4. The Envision survey highlighted community desires. Please pick one (housing, workforce, short-term rentals, etc.) and tell us about your ideas and strategies to better resolve the issue in the community.

“The city needs to play an increasing role in developing livable wage jobs in Salida. Affordable housing by itself does not help if wages don’t keep up. We have made some progress already on affordable housing and are headed to forming a Regional Housing Authority.  It is clear that this is the right direction, but we have a long way to go.  We need to work closely with the County, Poncha Springs and Buena Vista, as this is a valley-wide issue.

“I’m already observing the city’s budget process and finance committee meetings. I would be an advocate for a line item to do whatever it takes to create a significant amount of infrastructure for affordable housing. The way I look at it is that you have to take care of basic needs before anything else.  That means a job, a house and enough food on the table.”

5. Also, on the Envision survey was the topic of newcomers. What are your thoughts on welcoming newcomers and how can you connect them to the City of Salida’s history?

“I’ve lived in Colorado since coming to school here in 1970, but I still think of myself as (only) a semi-native.  Salida has been our full time home for 15 years.

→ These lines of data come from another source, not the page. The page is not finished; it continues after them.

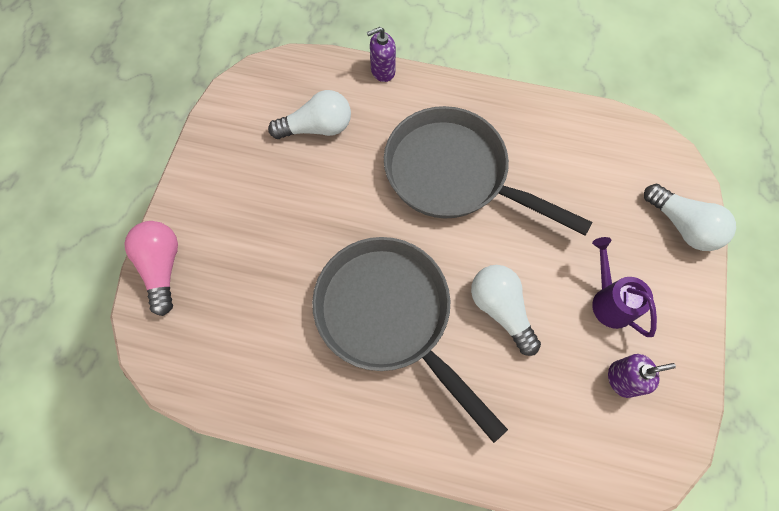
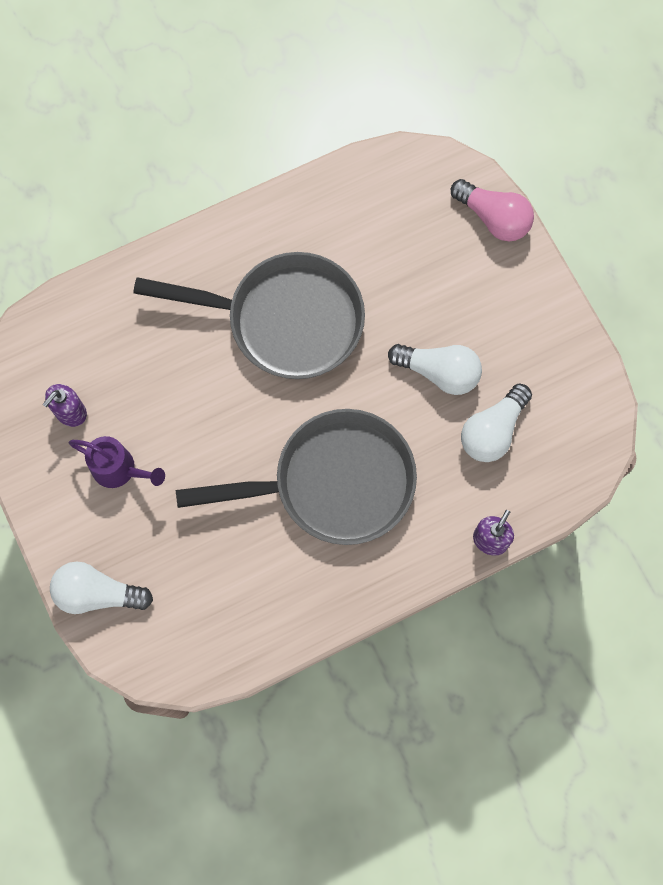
camera: 140 degrees right, 5 degrees up
white light bulb [471,265,541,356] -> white light bulb moved to [388,344,482,395]

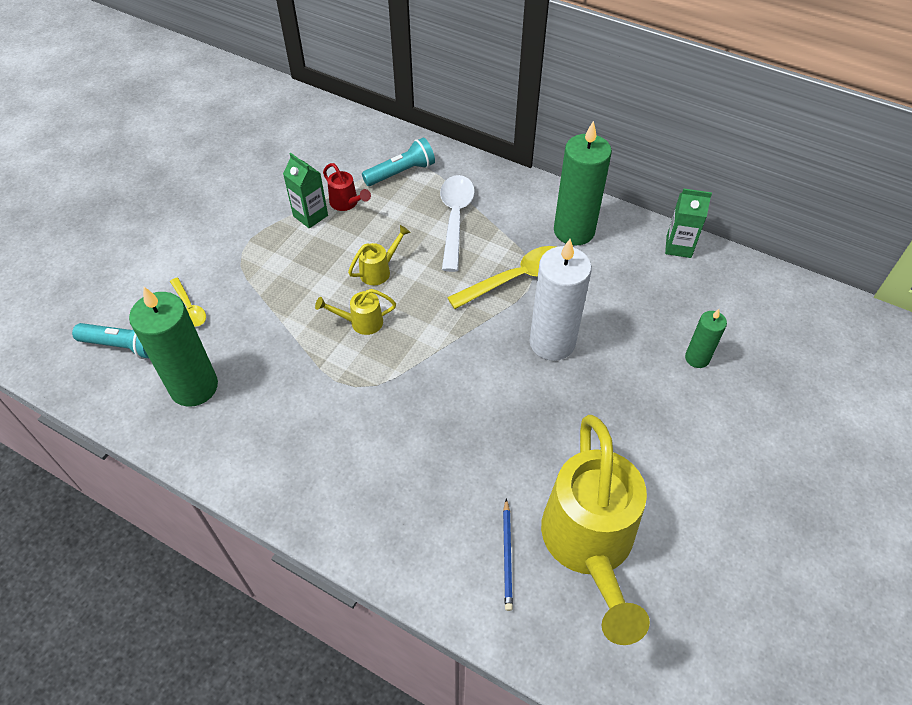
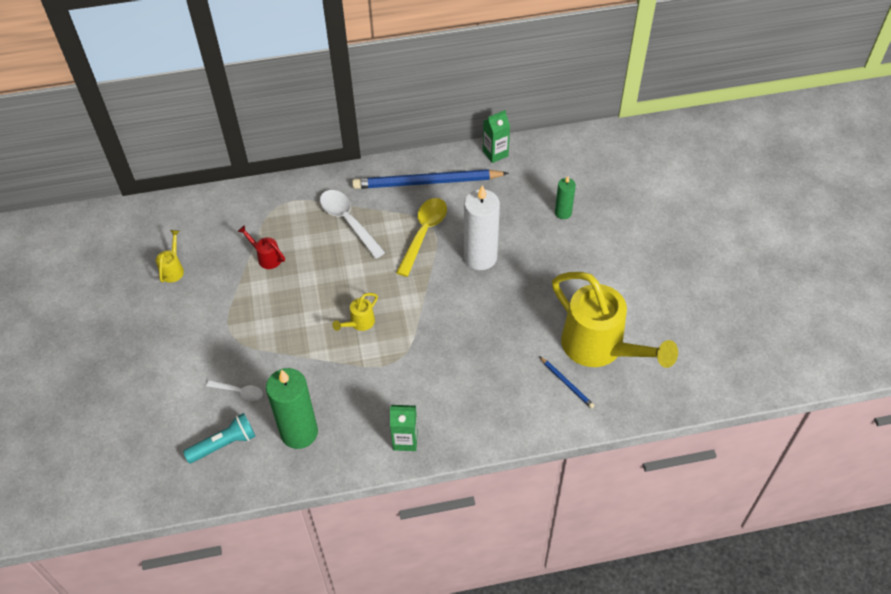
camera: 40 degrees left, 0 degrees up
yellow spoon [170,278,206,327] -> white spoon [206,380,263,401]
green carton [283,153,328,228] -> green carton moved to [390,405,418,451]
red watering can [323,163,371,211] -> red watering can turned 150 degrees counterclockwise [237,225,285,269]
yellow watering can [348,225,411,285] -> yellow watering can moved to [156,230,184,283]
turquoise flashlight [362,138,435,186] -> none
green candle [554,121,612,245] -> blue pencil [352,169,509,189]

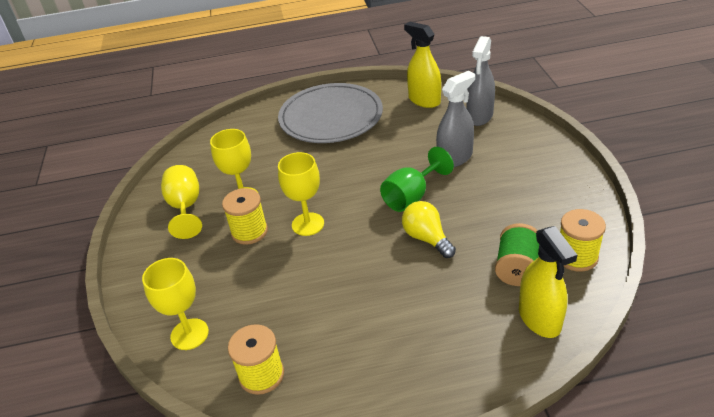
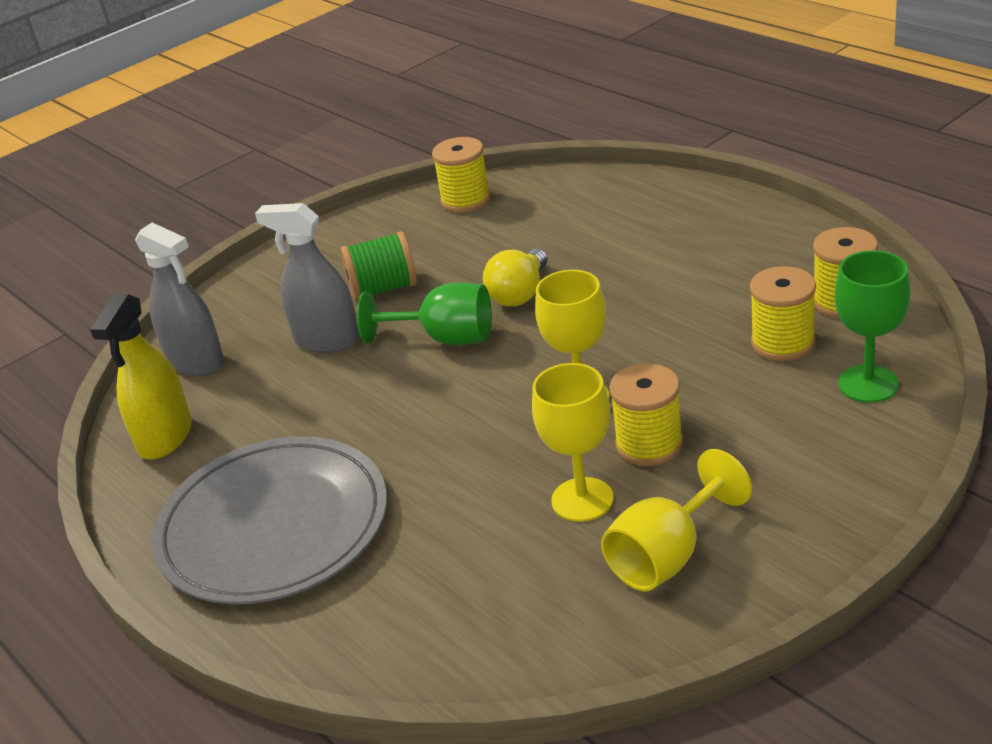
camera: 120 degrees left, 5 degrees down
yellow goblet [142,258,209,350] -> green goblet [835,250,910,403]
grey spray bottle [466,36,495,126] -> grey spray bottle turned 45 degrees clockwise [135,223,224,376]
green spool [495,223,540,286] -> green spool moved to [341,231,417,300]
yellow spray bottle [519,226,577,338] -> none
none -> yellow spool [750,266,816,361]

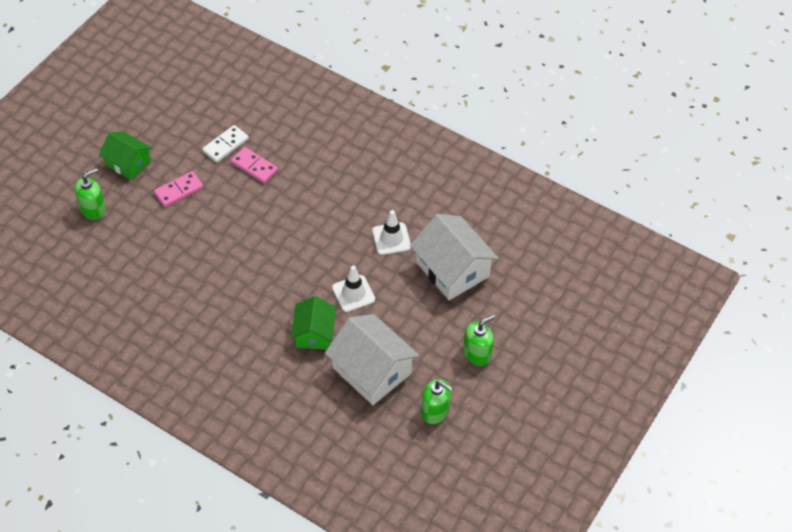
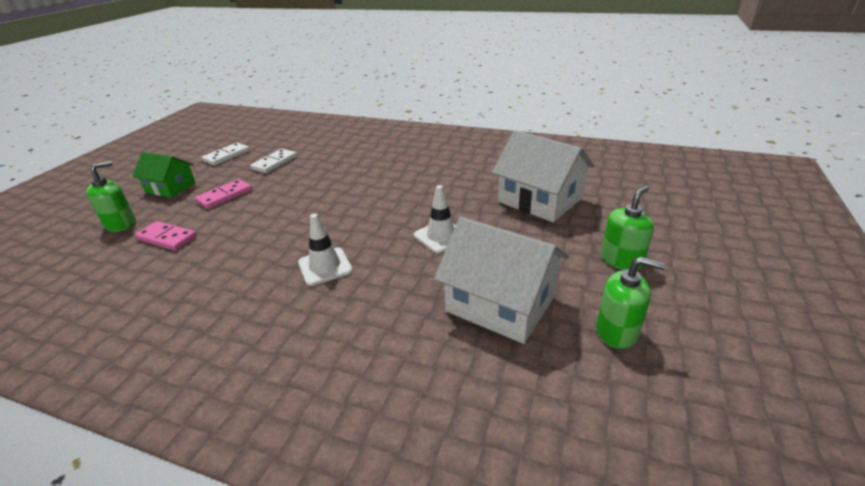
camera: 10 degrees left, 20 degrees down
pink domino [231,147,278,183] -> pink domino moved to [135,221,197,251]
green house [291,296,336,350] -> none
white traffic cone [372,210,411,255] -> white traffic cone moved to [298,214,353,286]
none -> white domino [202,142,250,166]

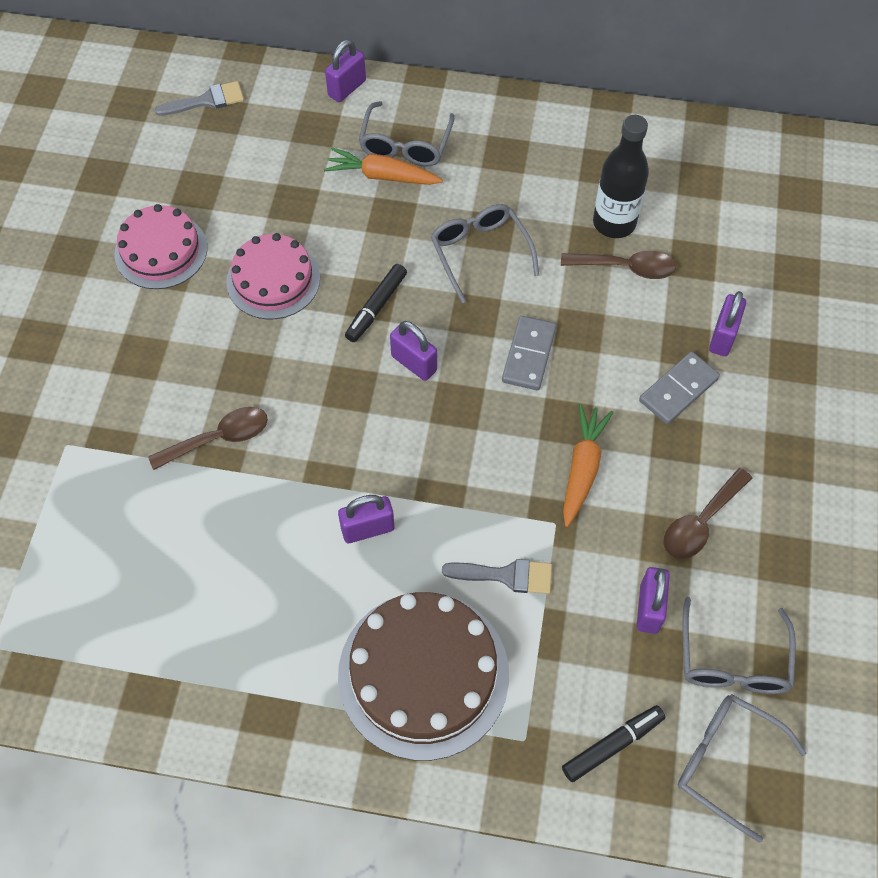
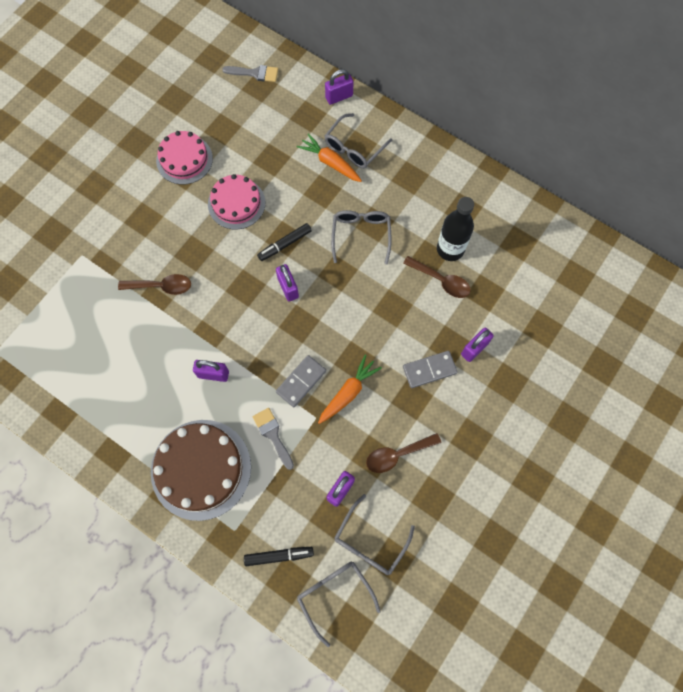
camera: 25 degrees right, 10 degrees up
grey brush [442,559,552,594] -> grey brush turned 150 degrees counterclockwise [253,408,294,470]
grey domino [502,316,556,390] -> grey domino moved to [276,355,326,407]

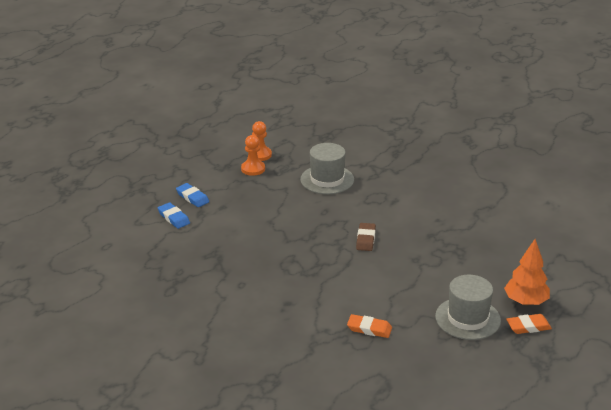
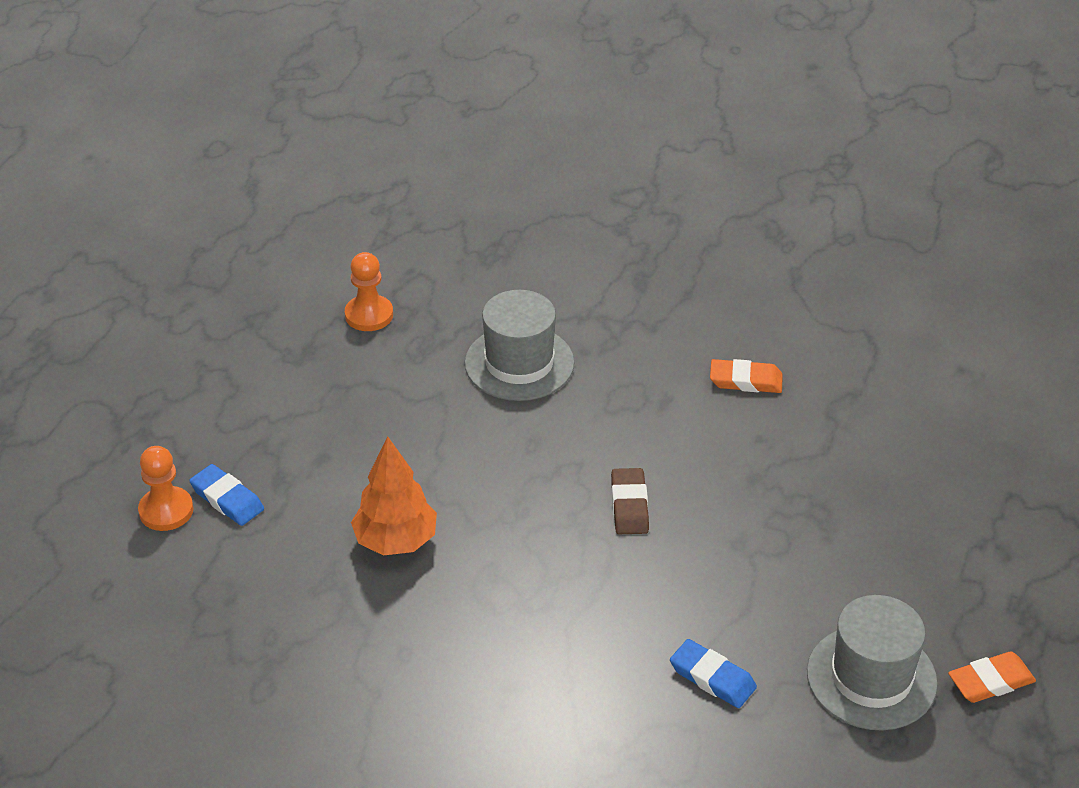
camera: 10 degrees left, 10 degrees up
blue eraser [176,183,209,207] -> blue eraser moved to [670,639,757,708]
orange pawn [241,135,265,176] -> orange pawn moved to [138,446,193,531]
orange eraser [347,314,392,338] -> orange eraser moved to [710,359,783,393]
orange tree [504,239,550,305] -> orange tree moved to [351,437,437,556]

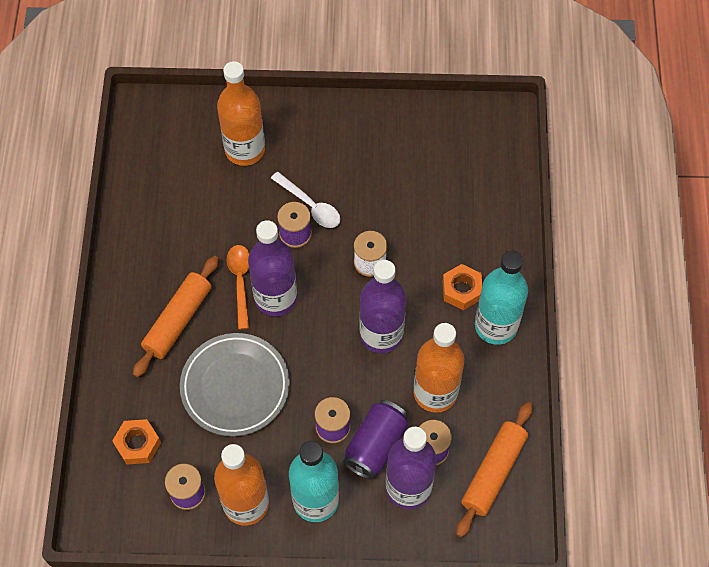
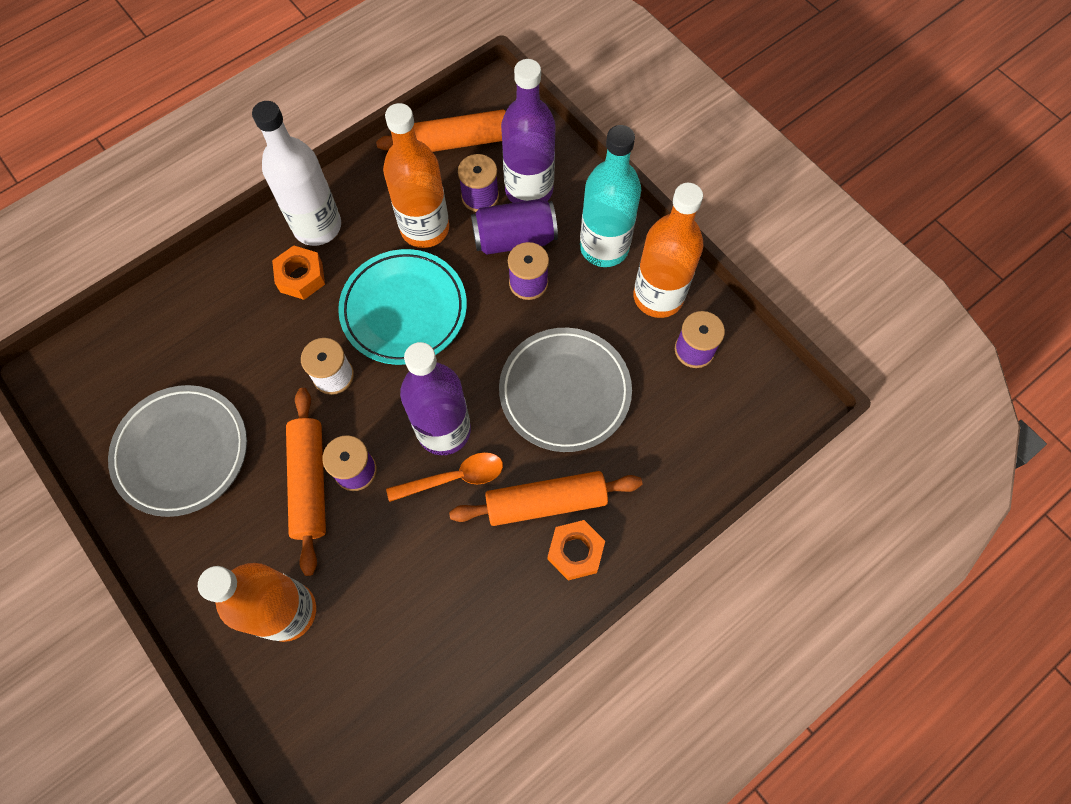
camera: 130 degrees left, 5 degrees up
orange nut [112,419,161,465] -> orange nut moved to [548,520,605,580]
orange spoon [227,245,250,329] -> orange spoon turned 150 degrees counterclockwise [386,452,503,502]
white spoon [271,172,341,228] -> orange rolling pin [286,388,326,576]
purple bottle [359,260,406,353] -> turquoise plate [338,249,467,365]
turquoise bottle [475,250,528,345] -> white bottle [252,101,341,246]
none -> grey plate [108,385,247,517]

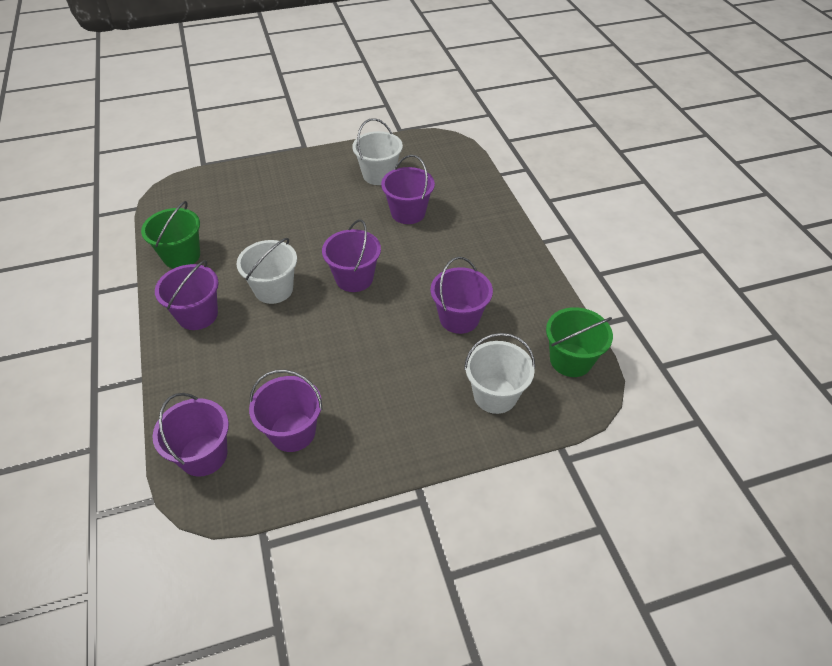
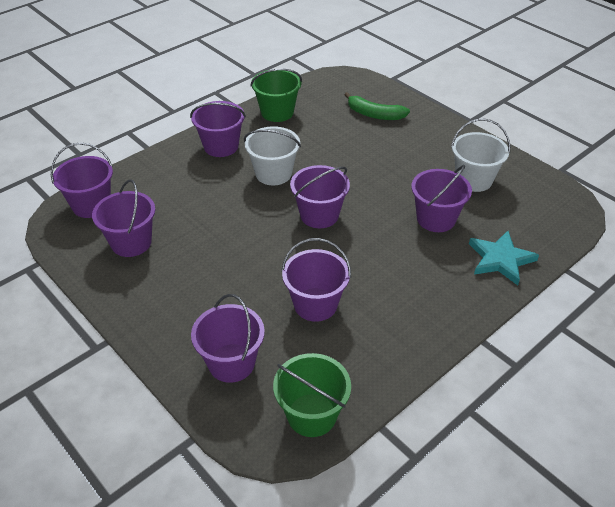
camera: 65 degrees right, 5 degrees down
white bucket [464,333,535,414] -> purple bucket [191,294,265,383]
none -> green banana [345,92,410,120]
none -> turquoise star [469,231,539,285]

Yet there are still many people in town that I don’t know, because I traveled five days a week for 48 weeks a year. One of the things I plan to work on is to do outreach and try to find more people. I want to make connections with those who have been here even longer than I have, because I recognize their value.”

“Even though I live downtown, I need to get out to all of the different neighborhoods. Because one of the benefits of the role of treasurer is to represent the city at large and I want to hear what is on people’s minds.”

6. What does collaboration mean to you?

“Collaboration is an attempt to bring people with diverse views together and try to arrive at a central point of some kind. What we all need to realize is that it is not a zero-sum game, with winners and losers. To an earlier point about change and people’s fear of change, this seems to be one of the biggest takeaways from the Envision study. I can look at it logically and say I can see that there is a  way we can approach how we come to terms with change, but not everyone [only] thinks logically; we’re humans first, after all.

“Sometimes it’s a little hard for someone like me who works in quantifiable kinds of things. [I recognize] that people react emotionally too. I think the challenge for all of us in Salida is to get to a place where we can communicate on an emotional level and also get to some kind of a neutral place. So it’s neither an extreme of raw emotion or total logic because neither one is practical. Somewhere in between, I truly believe we have much more in common here than we don’t, and we just have to find that place.”

7. What keeps you up at night?

“Hmm”, Bergin replied, “If I work on numbers too late at night, it keeps me up. As I mentioned earlier, my experience has been in business operations, procurement, and paying the bills, so I think that’s a natural fit for treasurer.  For the rental property that we manage, I run QuickBooks, but as much as I like it, if I do it after about 8 p.m., I’m not where I want to be. I try to counteract that with classical music and quiet reading.”